Document passage:

####

Goodbye Sudan
By Saad S. Khan, The Middle East Times
July 27, 2005 — Final Agreement has at last been signed between the Sudanese junta led by General Omar Hassan Al Bashir and the Sudanese Peoples Liberation Army (SPLA) chief John Garang, after a long and protracted civil war lasting over two decades and costing as many million lives. Far from being a harbinger for a better tomorrow, the agreement has all but sealed the fate of Sudan, its stability and territorial integrity, assuming that there was any, and that of quite a few of the neighboring states. This article seeks to delve how.
The new constitution signed in July is a sequel to the January peace treaty, ending bloodshed. The deal makes Bashir the president, Garang the first vice-president, which is nothing but a euphemism for two independent presidents for the Muslim north and the animist south of the country.
The share in cabinet posts is 52 percent for Bashir’s nominees, 28 percent for Garang’s men and the remaining 20 percent for smaller groups.
This is a six-year transition arrangement following which a referendum on independence shall be held in the south. Three central regions of the Nuba mountains, Blue Nile and oil-rich Obiye have been given special status since both north and south believe them to be their part.
Literally all the contentious issues remain unresolved and this is likely to trigger acrimonious disputes sooner than later, as would the simmering discontent among the various disgruntled segments all over the country who are uncomfortable with the concessions given to Garang and his allied warlords.
Sudan derives its name from the Arabic phrase Bilaad-us-Soudan (the regions inhabited by the blacks), as it was known by the Arabs inhabiting in the lower Nile, presently Egypt.
This unique country had the double distinction of being area-wise the largest country in the Muslim world as well as that in the continental Africa. A short time hence, this fact would be history, and debatable it is whether even the areas around Khartoum would like to remain being known as Sudan.

####

Extracted entries:
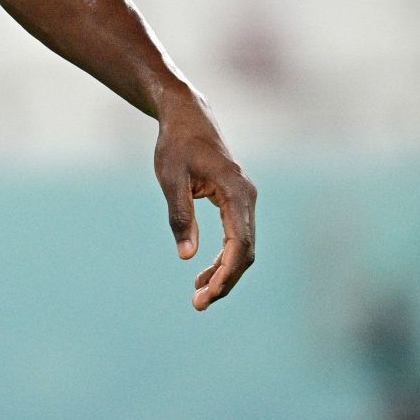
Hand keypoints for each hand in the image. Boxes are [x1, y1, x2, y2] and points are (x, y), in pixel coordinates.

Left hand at [154, 91, 256, 310]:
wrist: (187, 116)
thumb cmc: (177, 144)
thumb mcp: (171, 178)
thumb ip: (180, 215)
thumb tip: (186, 256)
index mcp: (237, 192)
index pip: (240, 243)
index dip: (227, 273)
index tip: (208, 294)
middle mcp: (247, 198)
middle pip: (245, 251)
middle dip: (226, 280)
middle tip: (199, 304)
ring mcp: (244, 201)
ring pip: (242, 247)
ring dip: (225, 273)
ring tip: (199, 296)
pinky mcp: (235, 202)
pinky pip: (236, 238)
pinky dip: (223, 258)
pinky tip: (203, 273)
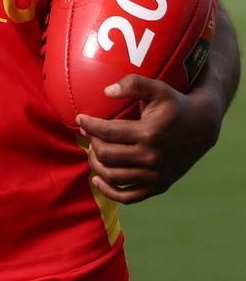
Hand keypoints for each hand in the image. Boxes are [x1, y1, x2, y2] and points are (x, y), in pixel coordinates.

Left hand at [76, 75, 221, 203]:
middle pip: (107, 155)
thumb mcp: (158, 88)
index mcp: (149, 133)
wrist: (202, 127)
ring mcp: (156, 175)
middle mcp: (152, 157)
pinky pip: (129, 196)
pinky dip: (109, 191)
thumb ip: (133, 83)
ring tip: (91, 151)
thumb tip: (106, 91)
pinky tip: (97, 179)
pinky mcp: (159, 185)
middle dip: (92, 143)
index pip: (108, 132)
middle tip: (87, 133)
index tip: (80, 118)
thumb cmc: (175, 104)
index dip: (89, 125)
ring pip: (114, 176)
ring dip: (96, 164)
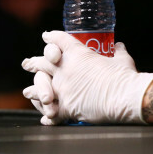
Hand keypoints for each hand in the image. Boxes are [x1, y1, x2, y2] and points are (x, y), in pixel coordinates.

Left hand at [22, 31, 152, 124]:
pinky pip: (52, 112)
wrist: (123, 97)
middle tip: (28, 63)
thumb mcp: (123, 60)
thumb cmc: (124, 77)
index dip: (52, 37)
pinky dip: (48, 115)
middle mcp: (65, 70)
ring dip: (34, 89)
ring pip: (40, 87)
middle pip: (43, 62)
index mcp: (79, 54)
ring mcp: (62, 89)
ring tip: (27, 91)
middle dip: (34, 62)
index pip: (60, 40)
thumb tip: (119, 45)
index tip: (47, 36)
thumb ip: (118, 52)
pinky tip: (45, 117)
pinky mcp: (65, 107)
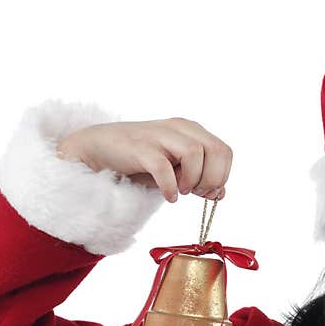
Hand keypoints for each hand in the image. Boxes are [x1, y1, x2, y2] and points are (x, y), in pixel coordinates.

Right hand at [56, 117, 231, 202]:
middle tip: (194, 192)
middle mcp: (179, 128)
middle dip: (211, 178)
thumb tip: (220, 194)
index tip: (205, 191)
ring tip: (179, 191)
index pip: (225, 152)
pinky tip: (168, 196)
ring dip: (192, 179)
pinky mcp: (140, 148)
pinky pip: (164, 167)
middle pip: (216, 150)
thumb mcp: (175, 171)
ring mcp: (159, 135)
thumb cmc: (141, 162)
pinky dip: (170, 186)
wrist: (100, 149)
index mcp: (191, 130)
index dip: (221, 176)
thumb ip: (198, 180)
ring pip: (195, 153)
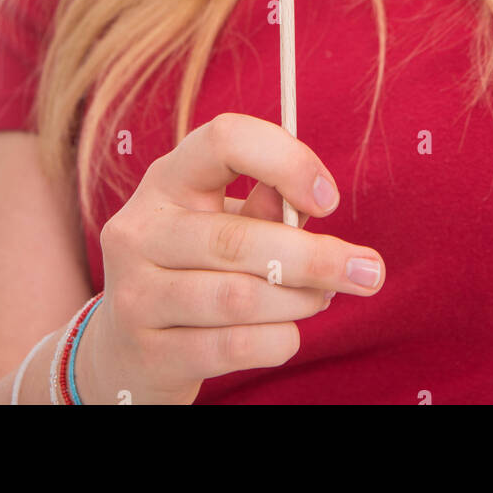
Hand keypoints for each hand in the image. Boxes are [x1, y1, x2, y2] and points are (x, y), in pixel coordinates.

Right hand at [79, 113, 385, 403]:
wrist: (124, 352)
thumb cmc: (195, 270)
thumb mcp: (221, 224)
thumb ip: (265, 209)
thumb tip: (311, 205)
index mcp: (167, 179)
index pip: (224, 139)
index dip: (286, 160)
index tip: (329, 199)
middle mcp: (140, 228)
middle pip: (240, 237)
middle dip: (317, 258)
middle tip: (368, 272)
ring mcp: (135, 293)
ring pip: (241, 296)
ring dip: (299, 301)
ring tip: (319, 300)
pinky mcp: (147, 352)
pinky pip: (234, 347)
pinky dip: (277, 340)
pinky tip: (285, 333)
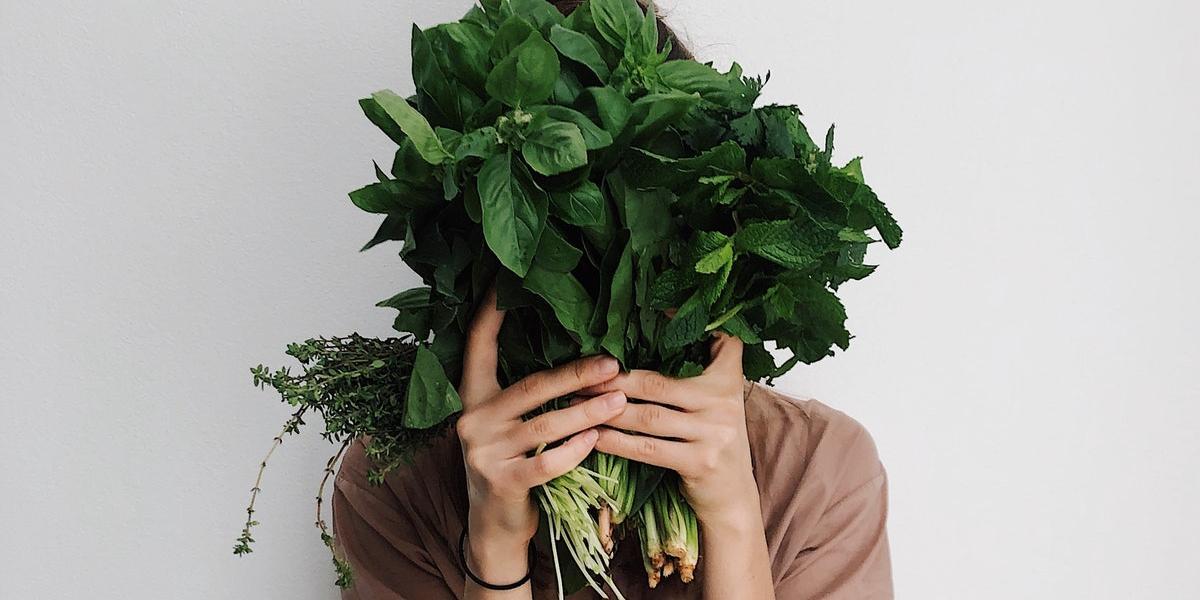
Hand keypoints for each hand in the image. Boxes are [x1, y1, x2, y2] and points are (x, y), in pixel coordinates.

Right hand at [455, 287, 626, 588]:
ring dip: (588, 412)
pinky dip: (575, 450)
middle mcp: (472, 420)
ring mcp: (483, 452)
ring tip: (620, 400)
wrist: (494, 528)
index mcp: (473, 397)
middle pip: (531, 386)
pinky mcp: (501, 482)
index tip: (505, 282)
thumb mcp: (509, 426)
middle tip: (614, 363)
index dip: (490, 313)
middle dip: (576, 374)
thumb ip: (528, 396)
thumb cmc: (513, 466)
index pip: (477, 345)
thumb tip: (581, 358)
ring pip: (546, 424)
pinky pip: (547, 461)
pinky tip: (598, 439)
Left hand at [584, 333, 773, 597]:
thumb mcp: (718, 401)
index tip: (651, 311)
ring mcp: (714, 434)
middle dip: (615, 380)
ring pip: (649, 416)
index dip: (683, 326)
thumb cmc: (713, 441)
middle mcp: (724, 403)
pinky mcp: (699, 462)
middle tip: (583, 375)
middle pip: (658, 383)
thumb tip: (655, 332)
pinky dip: (617, 442)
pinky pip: (648, 449)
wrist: (733, 497)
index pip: (718, 342)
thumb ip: (698, 371)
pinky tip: (595, 436)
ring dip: (609, 410)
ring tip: (578, 403)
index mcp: (728, 380)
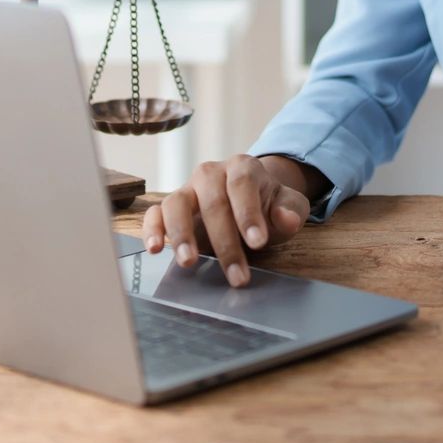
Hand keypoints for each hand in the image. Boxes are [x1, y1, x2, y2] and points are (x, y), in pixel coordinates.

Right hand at [141, 153, 311, 286]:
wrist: (249, 200)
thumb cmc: (268, 205)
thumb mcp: (288, 205)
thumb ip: (290, 211)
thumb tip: (287, 219)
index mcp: (242, 167)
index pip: (242, 185)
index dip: (248, 213)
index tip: (258, 242)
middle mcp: (211, 173)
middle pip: (213, 202)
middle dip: (225, 242)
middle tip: (237, 275)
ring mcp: (187, 189)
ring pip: (177, 204)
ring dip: (182, 235)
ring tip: (189, 263)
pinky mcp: (170, 206)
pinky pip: (155, 212)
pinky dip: (152, 229)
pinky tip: (155, 249)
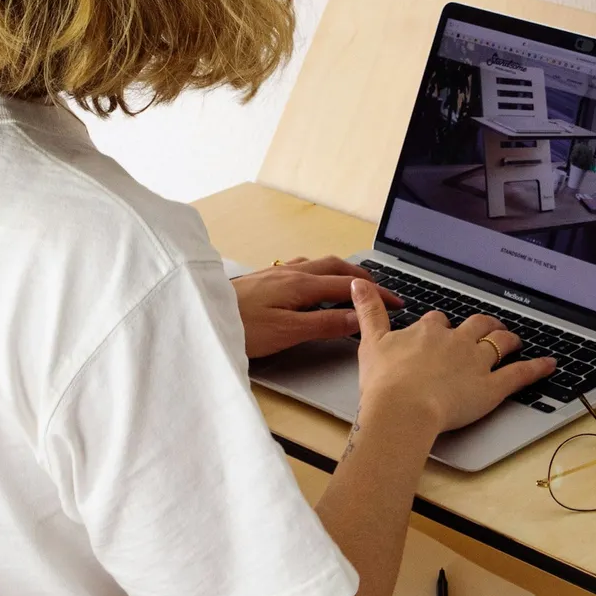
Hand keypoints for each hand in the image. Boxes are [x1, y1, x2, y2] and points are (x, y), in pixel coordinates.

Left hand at [232, 257, 402, 357]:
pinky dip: (317, 271)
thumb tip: (358, 317)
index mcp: (301, 284)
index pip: (348, 287)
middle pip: (335, 267)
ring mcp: (275, 272)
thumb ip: (325, 324)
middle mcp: (290, 272)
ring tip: (351, 283)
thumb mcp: (288, 332)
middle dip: (361, 277)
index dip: (374, 294)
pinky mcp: (263, 278)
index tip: (395, 302)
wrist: (199, 316)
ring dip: (340, 272)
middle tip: (379, 290)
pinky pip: (300, 267)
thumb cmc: (240, 327)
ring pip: (317, 264)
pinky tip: (310, 280)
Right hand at [349, 279, 556, 432]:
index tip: (441, 330)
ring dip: (509, 339)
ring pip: (499, 343)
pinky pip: (520, 374)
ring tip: (515, 340)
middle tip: (488, 328)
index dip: (442, 326)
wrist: (402, 409)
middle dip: (484, 325)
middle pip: (475, 325)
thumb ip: (367, 311)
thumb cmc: (384, 383)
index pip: (438, 322)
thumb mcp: (370, 342)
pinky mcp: (492, 387)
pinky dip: (536, 368)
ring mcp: (477, 363)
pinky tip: (548, 365)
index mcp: (428, 331)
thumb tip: (358, 283)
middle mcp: (456, 341)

####

What you will do: Carry on the article about Sudan's 2005 peace deal, starting right after its last sentence.

Task response:
While celebrating what the peace agreement says the myopic leaders of the African Union (AU) and world leaders elsewhere are turning a blind eye to what the agreement does not say.
What the agreement says between the lines is also the writing on the wall. With their failures galore in state-building all across Africa and the Middle East, one shudders at the fact that the world leadership has yet to understand that fair and democratically elected leadership, subjected to the checks of independent judiciary, sovereign parliament, a vigilant press and a vibrant civil society is the only path to national integration. And that a pact between tyrants, war criminals and liars is not worth the paper it is written on.
Sudan is a chronic case of state failure, only that it was not suggested so in writing, which has been mercifully done now. Rich in oil and gold deposits, fertile in land and alluvial assets around the Blue Nile, booming in cotton and food harvest and a teeming enterprising nation, it missed in just two elements; democracy and the rule of law.
And this duo is the very thing that determines the fate of the state. Dictators disintegrate their countries: Said Barre broke Somalia, Yahya Khan broke Pakistan, Suharto broke Indonesia and the list awaits the inclusion of Bashir for being the last ruler of the Sudan with its present boundaries.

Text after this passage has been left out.